The Joad family drives night and day from Oklahoma to California in a run-down Jalopy and only 140 dollars to their name. They follow the call of yellow pamphlets urging men West and offering thousands of jobs, but upon their arrival the allusion of the West as a land of prosperity and destiny sharply shatters. The migrant workers stay in torn, cardboard tents, while fighting over jobs that pay less than five cents an hour. With hunger growing in their stomachs, the migrant families were left with no options but labouring in fields of food that they weren’t allowed to eat while withering to skin and bones baked with exhaustion and summer heat.
The truth of the poor man’s suffering during the Great Depression emerges in the work of Steinbeck, and yet, despite the horror of an entire nation’s lower and middle class slowly facing starvation, the novel holds little sadness. The son returns home from prison to see his life in ruins and his family displaced from his childhood home. The grandfather dies before the family makes it beyond Oklahoma’s state lines. The grandmother dies while driving across the desert to California and the mother sits alone with her dead body in the back of the car. The young woman who is racked with fear about the approach of motherhood loses her child and her husband as he walks away when hardship strikes. And finally, the novel finishes on the image of starvation with an old man’s only hope being in a young girl’s breast milk from a child, lost. Every possible devastation has berated the Joad family and yet the style of novel refuses mourning. Suffering is accepted as fate and thus loss, poverty, and death don’t evoke tragedy, but blend in with a constant atmosphere of morbidity and emotional numbness. Devastation can be found in every corner, but to acknowledge it all would mean to give up on living life, a sacrifice which the Joad family refuses to make.

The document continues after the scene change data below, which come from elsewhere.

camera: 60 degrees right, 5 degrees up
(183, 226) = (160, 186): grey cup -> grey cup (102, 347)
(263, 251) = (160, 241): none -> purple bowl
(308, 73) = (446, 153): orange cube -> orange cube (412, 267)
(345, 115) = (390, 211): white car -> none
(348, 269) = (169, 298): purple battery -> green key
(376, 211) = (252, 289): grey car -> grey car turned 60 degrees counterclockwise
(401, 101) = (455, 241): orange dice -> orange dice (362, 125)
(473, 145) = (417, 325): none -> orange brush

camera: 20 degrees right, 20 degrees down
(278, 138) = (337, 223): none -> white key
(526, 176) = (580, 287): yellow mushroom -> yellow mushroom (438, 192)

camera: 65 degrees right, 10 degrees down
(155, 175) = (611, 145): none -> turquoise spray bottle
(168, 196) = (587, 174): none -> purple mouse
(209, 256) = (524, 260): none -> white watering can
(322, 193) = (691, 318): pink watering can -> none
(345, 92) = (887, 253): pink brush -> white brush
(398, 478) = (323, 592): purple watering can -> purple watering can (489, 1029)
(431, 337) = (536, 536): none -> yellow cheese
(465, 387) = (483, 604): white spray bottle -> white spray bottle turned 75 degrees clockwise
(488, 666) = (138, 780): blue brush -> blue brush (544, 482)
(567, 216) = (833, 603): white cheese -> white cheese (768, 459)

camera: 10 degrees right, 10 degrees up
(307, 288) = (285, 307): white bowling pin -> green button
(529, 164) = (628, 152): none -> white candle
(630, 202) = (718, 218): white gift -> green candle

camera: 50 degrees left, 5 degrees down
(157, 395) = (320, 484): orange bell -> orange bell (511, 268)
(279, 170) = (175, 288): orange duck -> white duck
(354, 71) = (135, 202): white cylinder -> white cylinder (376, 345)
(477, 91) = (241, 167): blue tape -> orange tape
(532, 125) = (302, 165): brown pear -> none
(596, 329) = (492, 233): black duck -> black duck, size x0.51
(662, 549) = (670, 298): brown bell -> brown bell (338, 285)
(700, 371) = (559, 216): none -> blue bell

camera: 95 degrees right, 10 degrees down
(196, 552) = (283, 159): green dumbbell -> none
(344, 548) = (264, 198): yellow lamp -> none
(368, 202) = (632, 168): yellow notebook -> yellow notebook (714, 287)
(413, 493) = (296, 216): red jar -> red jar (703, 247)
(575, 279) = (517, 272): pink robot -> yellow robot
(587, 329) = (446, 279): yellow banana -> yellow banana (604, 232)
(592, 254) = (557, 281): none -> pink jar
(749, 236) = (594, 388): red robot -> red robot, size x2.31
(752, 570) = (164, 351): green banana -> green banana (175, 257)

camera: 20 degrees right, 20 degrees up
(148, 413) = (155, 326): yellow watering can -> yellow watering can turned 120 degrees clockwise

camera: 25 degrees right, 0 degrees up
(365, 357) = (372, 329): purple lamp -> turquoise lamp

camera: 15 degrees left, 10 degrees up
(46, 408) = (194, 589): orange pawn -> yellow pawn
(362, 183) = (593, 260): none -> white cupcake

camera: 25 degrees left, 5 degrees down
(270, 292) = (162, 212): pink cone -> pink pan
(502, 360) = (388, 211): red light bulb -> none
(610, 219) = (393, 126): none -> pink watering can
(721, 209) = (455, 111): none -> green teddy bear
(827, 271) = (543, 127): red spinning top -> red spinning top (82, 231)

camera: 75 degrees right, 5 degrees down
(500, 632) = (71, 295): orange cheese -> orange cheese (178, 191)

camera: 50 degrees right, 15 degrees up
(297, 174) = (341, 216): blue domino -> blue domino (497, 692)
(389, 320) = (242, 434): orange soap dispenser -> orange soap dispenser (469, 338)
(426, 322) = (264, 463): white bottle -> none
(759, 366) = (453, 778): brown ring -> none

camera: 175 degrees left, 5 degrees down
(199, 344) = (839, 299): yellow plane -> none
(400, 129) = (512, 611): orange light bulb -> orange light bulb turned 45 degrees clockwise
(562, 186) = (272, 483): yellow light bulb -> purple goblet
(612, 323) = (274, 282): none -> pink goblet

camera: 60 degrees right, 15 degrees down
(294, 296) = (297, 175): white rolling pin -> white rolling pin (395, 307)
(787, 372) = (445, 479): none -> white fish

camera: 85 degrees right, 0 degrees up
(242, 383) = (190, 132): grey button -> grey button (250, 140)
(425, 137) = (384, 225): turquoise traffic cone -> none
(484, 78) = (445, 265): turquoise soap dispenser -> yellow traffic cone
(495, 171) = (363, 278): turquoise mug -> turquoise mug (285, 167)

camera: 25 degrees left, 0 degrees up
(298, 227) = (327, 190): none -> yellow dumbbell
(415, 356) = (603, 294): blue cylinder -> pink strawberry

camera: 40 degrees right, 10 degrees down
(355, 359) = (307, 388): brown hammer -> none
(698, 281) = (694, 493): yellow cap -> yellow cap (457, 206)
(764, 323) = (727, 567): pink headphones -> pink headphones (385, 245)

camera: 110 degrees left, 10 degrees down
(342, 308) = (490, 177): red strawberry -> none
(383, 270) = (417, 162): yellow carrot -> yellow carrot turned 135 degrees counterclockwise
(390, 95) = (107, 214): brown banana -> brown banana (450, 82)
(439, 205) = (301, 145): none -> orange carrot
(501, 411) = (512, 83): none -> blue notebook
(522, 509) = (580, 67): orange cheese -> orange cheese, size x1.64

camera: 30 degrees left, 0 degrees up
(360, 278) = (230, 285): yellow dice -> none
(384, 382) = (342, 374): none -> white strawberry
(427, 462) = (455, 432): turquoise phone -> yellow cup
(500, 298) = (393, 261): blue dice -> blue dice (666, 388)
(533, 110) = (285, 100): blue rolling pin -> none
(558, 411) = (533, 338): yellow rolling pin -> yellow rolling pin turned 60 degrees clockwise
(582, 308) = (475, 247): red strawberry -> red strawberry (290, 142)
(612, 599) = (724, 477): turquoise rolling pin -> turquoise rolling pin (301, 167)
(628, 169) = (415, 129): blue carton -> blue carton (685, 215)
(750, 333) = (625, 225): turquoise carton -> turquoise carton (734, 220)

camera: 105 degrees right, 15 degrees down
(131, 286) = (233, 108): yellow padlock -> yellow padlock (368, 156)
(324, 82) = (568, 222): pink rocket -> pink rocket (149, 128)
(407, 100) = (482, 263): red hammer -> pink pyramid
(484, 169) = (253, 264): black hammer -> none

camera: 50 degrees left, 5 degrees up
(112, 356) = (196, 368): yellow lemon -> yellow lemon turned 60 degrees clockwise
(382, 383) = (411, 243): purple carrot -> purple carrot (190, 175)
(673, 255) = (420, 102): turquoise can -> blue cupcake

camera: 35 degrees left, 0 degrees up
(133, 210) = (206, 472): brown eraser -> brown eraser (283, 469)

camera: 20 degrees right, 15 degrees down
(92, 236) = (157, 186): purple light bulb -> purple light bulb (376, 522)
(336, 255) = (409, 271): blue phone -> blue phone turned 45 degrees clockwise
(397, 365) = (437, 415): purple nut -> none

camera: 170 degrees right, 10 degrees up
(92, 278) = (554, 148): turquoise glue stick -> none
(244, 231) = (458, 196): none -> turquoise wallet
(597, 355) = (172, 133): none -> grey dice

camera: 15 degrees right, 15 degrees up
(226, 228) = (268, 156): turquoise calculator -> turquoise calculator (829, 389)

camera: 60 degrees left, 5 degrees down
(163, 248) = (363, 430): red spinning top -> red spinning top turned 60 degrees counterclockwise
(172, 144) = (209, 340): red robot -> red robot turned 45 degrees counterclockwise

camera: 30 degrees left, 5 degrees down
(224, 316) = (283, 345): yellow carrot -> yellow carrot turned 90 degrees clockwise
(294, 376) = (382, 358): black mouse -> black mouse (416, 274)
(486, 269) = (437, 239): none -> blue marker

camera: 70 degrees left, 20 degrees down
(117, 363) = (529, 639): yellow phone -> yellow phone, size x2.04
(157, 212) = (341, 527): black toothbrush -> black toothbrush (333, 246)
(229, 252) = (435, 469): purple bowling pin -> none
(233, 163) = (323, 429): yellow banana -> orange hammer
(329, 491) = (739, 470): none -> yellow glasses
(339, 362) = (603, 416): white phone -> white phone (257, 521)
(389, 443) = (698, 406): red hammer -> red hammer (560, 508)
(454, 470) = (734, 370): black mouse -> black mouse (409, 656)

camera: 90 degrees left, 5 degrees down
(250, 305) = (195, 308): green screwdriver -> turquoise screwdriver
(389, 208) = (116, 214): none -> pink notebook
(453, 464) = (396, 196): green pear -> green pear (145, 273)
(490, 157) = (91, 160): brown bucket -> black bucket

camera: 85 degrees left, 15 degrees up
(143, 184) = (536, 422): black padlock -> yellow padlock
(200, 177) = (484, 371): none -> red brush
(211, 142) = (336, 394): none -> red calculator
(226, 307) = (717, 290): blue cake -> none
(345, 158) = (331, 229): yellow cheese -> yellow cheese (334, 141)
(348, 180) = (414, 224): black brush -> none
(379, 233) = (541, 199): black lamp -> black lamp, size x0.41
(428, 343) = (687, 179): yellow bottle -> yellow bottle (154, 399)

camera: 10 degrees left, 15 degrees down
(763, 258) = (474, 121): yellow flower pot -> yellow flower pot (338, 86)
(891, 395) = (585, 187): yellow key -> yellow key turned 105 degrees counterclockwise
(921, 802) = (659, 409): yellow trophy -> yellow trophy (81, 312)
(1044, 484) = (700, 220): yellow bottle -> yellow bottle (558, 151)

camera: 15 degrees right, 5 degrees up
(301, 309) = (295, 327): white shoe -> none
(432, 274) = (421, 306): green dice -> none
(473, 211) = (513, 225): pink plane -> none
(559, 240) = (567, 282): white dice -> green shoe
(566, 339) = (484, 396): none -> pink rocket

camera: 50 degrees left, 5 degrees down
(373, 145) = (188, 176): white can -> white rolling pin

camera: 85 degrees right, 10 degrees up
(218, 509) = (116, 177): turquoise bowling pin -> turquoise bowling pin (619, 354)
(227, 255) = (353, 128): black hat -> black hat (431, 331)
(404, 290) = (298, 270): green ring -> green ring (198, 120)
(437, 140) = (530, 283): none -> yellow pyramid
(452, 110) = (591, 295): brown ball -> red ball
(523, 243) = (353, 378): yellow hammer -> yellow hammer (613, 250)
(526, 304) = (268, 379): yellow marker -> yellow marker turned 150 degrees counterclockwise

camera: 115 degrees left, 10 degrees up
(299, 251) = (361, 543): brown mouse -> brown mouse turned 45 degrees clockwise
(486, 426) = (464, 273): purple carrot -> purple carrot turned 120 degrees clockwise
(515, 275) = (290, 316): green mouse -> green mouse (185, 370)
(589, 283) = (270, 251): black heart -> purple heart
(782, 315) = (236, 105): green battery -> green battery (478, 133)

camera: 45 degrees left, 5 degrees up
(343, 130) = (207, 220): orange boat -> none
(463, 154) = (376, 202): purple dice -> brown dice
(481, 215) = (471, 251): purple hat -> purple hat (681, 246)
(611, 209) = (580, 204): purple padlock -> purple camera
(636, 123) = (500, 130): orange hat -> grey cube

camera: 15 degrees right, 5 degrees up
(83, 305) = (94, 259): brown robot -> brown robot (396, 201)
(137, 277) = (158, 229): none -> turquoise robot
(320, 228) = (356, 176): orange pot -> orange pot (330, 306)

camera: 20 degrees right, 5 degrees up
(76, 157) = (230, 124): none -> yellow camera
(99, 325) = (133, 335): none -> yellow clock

Rather, the family constantly searches for hope and prospective happiness. They eat a hearty soup on a hard day in the Hooverville and listen to the prayers of one another. They find contentment in one another and their dreams of the future, and in the end despite the loss of family members, the remaining Joads have each other. There’s the prospect of a new marriage and the new life that might stem from it. There’s the hope of finding more work in the coming fall. There’s hope of community amongst the displaced. The migrant family refused to sacrifice the most important thing – their humanity and dignity. Amidst hardship, their principles remain: religion, propriety, family, and hard work. Amidst the fracturing of a nation, the family fought for togetherness with brutality and perseverance they were unaware they even had.
John Steinbeck’s writing captures the perseverance of the human soul against degradation and hardship. He wrote a narrative that portrays the necessity with which a family chose perseverance without questioning the purpose of continuing on. Even when oppressed to less than nothing, people will always continue fighting. No group facing subversion and treachery will ever not be a threat to the dominant power, for the human spirit will always combat its oppressors and circumstances.
The political ramifications of Steinbeck’s work become more apparent in the various chapters which break from the Joad’s family’s experience to capture how wide-spread the effects of the Great Depression were. The narrative style switches to an all-knowing, prophetic voice which writes in a warning tone. A textual overseer writes of the Migrant families in whole as though they were a single entity. The narrator warns about the danger of those who are hungry to those in power and the desperation which protecting one’s youth can invoke. Thus, Steinbeck, in addition to writing of perseverance, makes it abundantly clear the role his writing should play. The Grapes of Wrath urges the importance of perseverance in rebellion against imposed hardship and the suppressions of specific groups. The oppressed will always riot as says the cycle of history and the persevering nature of the human spirit.